Innocent has a mix of Hutu and Tutsi heritage, but prefers to be known as a global citizen. He fled his home country of Burundi, after he drank poison intended for his father in an assassination plot. He arrived in Kenya, after a long journey, often on foot through the bush. He was unable to speak the language and too ill to make himself understood. He didn’t know you could register as a refugee and get help — he didn’t even know what a refugee was. He spent 18 months in hospital before being granted asylum in Australia.
Arriving in Melbourne he was shocked to receive a room in a share house and a case-worker, who connected him to the local Burundian community. He thought he would be in another camp.
Everything here is strange, but much of it is good. He says, unlike Australian women, African women don´t have relationships, they are slaves to their husbands. Innocent believes that if African families could be more like Australian families, then Africa could be great.
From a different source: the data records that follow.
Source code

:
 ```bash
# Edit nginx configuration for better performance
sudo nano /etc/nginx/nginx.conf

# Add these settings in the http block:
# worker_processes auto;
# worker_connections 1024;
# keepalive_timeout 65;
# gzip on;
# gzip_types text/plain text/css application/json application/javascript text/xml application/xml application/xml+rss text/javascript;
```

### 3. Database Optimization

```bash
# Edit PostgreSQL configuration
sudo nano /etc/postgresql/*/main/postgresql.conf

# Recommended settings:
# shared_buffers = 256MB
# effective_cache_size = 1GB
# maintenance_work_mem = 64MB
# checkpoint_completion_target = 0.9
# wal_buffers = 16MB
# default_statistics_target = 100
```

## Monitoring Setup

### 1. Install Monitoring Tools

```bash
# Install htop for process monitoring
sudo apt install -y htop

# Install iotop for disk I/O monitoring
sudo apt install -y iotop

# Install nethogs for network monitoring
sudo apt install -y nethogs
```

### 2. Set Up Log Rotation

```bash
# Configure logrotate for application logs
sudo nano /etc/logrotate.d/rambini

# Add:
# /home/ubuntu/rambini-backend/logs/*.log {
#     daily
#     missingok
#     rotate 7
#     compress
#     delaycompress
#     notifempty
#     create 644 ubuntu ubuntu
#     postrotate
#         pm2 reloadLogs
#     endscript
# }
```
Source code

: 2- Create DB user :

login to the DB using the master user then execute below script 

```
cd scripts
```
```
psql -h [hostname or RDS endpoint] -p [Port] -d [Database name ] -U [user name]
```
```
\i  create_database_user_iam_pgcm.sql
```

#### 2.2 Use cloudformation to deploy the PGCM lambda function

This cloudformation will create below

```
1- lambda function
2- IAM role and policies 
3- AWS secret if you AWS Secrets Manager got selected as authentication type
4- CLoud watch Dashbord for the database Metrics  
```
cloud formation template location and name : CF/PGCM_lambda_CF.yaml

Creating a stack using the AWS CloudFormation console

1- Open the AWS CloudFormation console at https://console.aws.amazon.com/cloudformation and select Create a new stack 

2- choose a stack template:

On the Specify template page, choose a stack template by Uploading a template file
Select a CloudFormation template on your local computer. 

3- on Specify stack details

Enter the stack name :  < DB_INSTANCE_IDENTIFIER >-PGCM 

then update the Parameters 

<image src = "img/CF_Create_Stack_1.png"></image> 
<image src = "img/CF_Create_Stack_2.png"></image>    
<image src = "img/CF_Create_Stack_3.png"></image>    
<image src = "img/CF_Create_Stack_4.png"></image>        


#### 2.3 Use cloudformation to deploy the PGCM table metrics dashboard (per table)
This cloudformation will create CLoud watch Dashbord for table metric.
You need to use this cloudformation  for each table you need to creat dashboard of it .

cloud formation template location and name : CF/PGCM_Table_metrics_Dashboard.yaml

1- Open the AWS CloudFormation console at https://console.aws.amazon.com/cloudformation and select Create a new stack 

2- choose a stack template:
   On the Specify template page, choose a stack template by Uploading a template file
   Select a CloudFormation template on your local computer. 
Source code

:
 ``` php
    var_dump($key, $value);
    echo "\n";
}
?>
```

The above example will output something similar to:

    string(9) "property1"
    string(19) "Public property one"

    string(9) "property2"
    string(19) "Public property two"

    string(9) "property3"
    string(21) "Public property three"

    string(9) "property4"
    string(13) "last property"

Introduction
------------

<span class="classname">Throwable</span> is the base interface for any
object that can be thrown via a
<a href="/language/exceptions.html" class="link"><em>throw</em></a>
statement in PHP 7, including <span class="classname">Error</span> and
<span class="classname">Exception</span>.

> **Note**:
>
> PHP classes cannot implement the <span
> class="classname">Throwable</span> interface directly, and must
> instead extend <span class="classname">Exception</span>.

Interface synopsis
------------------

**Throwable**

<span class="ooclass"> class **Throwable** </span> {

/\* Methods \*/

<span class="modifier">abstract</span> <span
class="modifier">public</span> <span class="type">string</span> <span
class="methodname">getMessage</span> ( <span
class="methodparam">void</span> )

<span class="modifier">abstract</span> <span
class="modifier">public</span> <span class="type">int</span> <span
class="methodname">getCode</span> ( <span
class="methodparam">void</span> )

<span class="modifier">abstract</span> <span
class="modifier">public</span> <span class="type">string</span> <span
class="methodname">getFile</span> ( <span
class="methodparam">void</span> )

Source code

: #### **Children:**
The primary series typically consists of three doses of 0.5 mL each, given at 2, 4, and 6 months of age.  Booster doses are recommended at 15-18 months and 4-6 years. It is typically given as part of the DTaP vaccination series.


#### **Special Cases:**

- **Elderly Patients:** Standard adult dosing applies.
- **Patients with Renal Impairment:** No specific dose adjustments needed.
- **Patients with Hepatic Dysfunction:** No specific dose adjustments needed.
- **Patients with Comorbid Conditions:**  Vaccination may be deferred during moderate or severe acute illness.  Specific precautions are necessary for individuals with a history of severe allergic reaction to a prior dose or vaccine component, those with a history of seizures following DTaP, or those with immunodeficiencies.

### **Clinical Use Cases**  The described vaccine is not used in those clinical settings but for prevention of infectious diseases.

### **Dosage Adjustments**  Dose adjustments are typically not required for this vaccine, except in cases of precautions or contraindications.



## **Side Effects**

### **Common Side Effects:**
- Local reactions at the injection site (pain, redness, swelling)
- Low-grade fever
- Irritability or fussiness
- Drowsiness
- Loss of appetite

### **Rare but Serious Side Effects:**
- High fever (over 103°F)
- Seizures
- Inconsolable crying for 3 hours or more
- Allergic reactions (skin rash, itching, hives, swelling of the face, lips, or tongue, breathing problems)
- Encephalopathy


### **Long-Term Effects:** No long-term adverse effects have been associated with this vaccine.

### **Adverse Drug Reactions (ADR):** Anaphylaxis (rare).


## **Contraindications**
Innocent feels lucky to be in Australia. He can sleep at night without fear and has been able to work and go to university.
Kenya
photographer Hon Bob Njagi
Innocent met the Prime Minister of Kenya Raila Odinga to speak about the recent coup in Burundi in 2015 and the future of the country. When Innocent fled Burundi in 2010, with United Nations assistance he travelled to Kenya where he spent 18 months in hospital before being resettled in Australia in 2012.